“Law is traditionally a conservative business that is slow to change,” says Craig Columbus, CIO at Russell McVeagh.
But over the past 20 months, he says, the relatively traditional law firm has transformed its physical and technical environment, without interrupting its ability to provide excellent service to clients.
“A transformation of this scale cannot be accomplished without a great deal of communication, collaboration and determination.”
“We had many challenges along the way, but we overcame them as a team and I could not have delivered without having excellent and capable people around me.”
As CIO, there is no formula for leading a transformation of this scope, says Columbus.
“I worked hard, but I led from the front, never asking my team to work harder than I was willing to work myself and I communicated as much as I could, doing my best to ensure the team understood the vision of what we are trying to accomplish.”
He says the greatest satisfaction he had over the project was being told by one of those who who had doubted the IT team’s ability to pull it off that the business technology transformation was a success and “they would never go back to the old way of working.”
Craig traces the seeds of the programme to 2015, when the senior leadership team recognised that they needed to be more nimble to better position the firm for the future.
“We came up with a plan and began a full corporate transformation project that ran from mid-2016 through to the present.
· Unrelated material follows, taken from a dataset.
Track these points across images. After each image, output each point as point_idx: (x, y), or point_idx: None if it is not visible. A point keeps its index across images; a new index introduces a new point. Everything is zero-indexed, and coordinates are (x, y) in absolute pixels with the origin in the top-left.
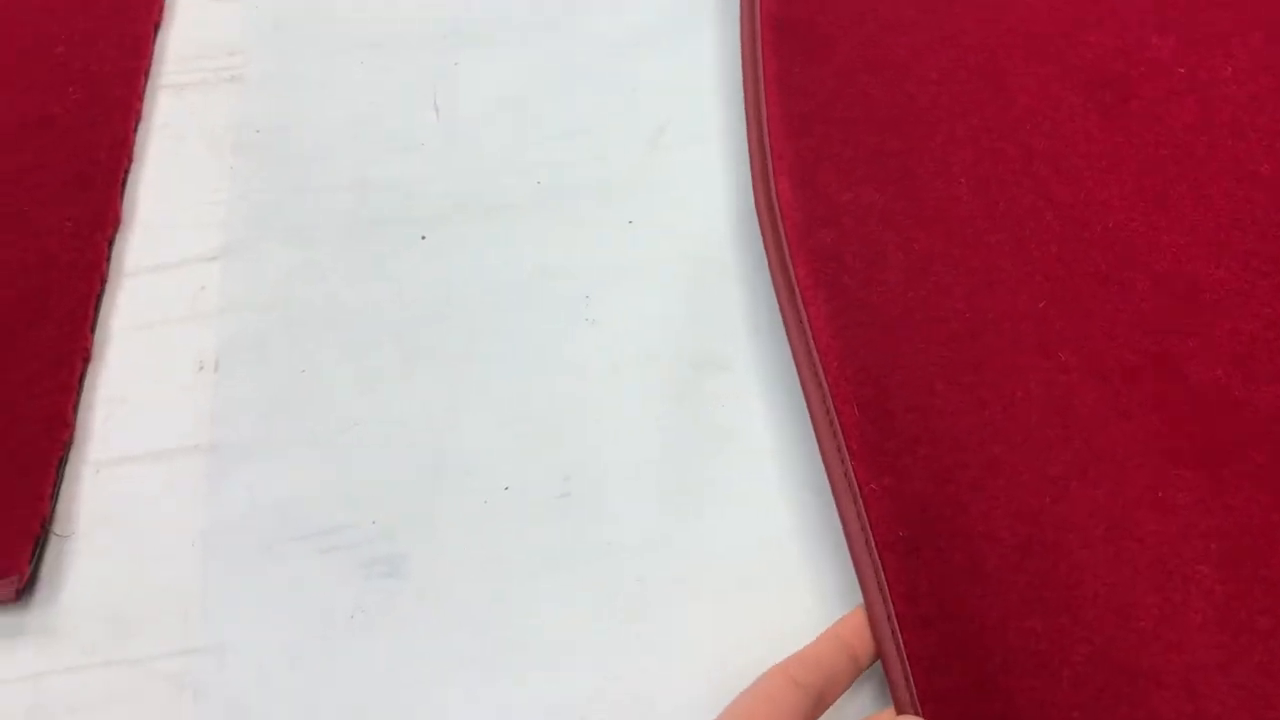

The CEO asked me to lead a good portion of this business transformation project.”
One component of the transformation was a building project to transform the firm’s offices physical premises from cellular office, to fully open plan.
The refit required that the company completely gut two floors in its high rise and create a large atrium featuring a bespoke spiral stair connecting the space.
They also installed 10 “smart” videoconferencing rooms across the firm. The new smart videoconferencing rooms have proven so popular that they are investing expanding this capability, says Columbus.
“Another component of the transformation project was a complete revamp of our technical infrastructure,” Columbus says.
With the mandate for mobility, the technology team removed desktops and physical phones and gave every employee a high-end 2-in- 1 laptop running Windows 10, Office 2016, Skype for Business, and new versions of their proprietary core business applications.
“Security was a key concern, so we deployed a number of state of the art security controls to ensure the confidentiality of our systems and associated data,” says Columbus.
“The construction project and the technical infrastructure projects were completed on time and under budget and the payoff was immediate,” he says. “Within hours of launch, we had people using all aspects of the new facility, working in new ways and using the technology to the fullest.
One last major phase of the transformation was to provide Russell McVeagh lawyers with better insights into clients and their needs. To accomplish this, the firm needed a change in technology and a change in the way the lawyers worked with data.
“My team replaced our old CRM system with a modern system that allows us to have better insights into our data stores at the click of a mouse and we worked closely with our head of business development to ensure our lawyers were fully trained to take advantage of the new technology.
“We have already seen significant business benefit, as the technology allows us to better understand our strengths and weaknesses and tune our approach to ensure a better outcome for our clients,” Columbus says.
As for lessons learned, he says the biggest challenge to date with IT is striking a balance between the need to change along with a rapidly changing world and ensuring that the firm doesn’t get sucked into the hype of solutions that aren’t yet ready for commercial use.
“We must choose our path thoughtfully and strategically to ensure the best outcome for our clients and for the firm.
“One of the best ways to help non-technical people see past the hype is to bring them to technical reviews and demonstrations, highlighting the often non-trivial shortcomings of some cutting edge offerings and pointing out the areas of true differentiation in others.”
While overseeing the traditional projects, Columbus also spends a great deal of time working with the company’s cross disciplinary Innovation Committee, looking into new and exciting technologies, including AI and machine learning.
“Sometimes, however, the benefit gained isn’t in what technology you deploy, but in the time spent learning about some areas in sufficient depth to be able to separate the wheat from the chaff,” he notes.
He says this especially applies to artificial intelligence.
“Not all that glitters is gold,” he says. “It has taken a fair amount of work to narrow down potential solutions that work as advertised and will provide meaningful and differential results to our clients. Anyone with a credit card can buy ‘AI’ from a cloud provider, but without careful due diligence and a well-crafted, strategic approach, the investment won’t provide meaningful benefit.”
Thus, he says, “we have decided to take a careful, thoughtful approach to AI investment,” and is able to bring this year “some true innovations” through this technology to their clients.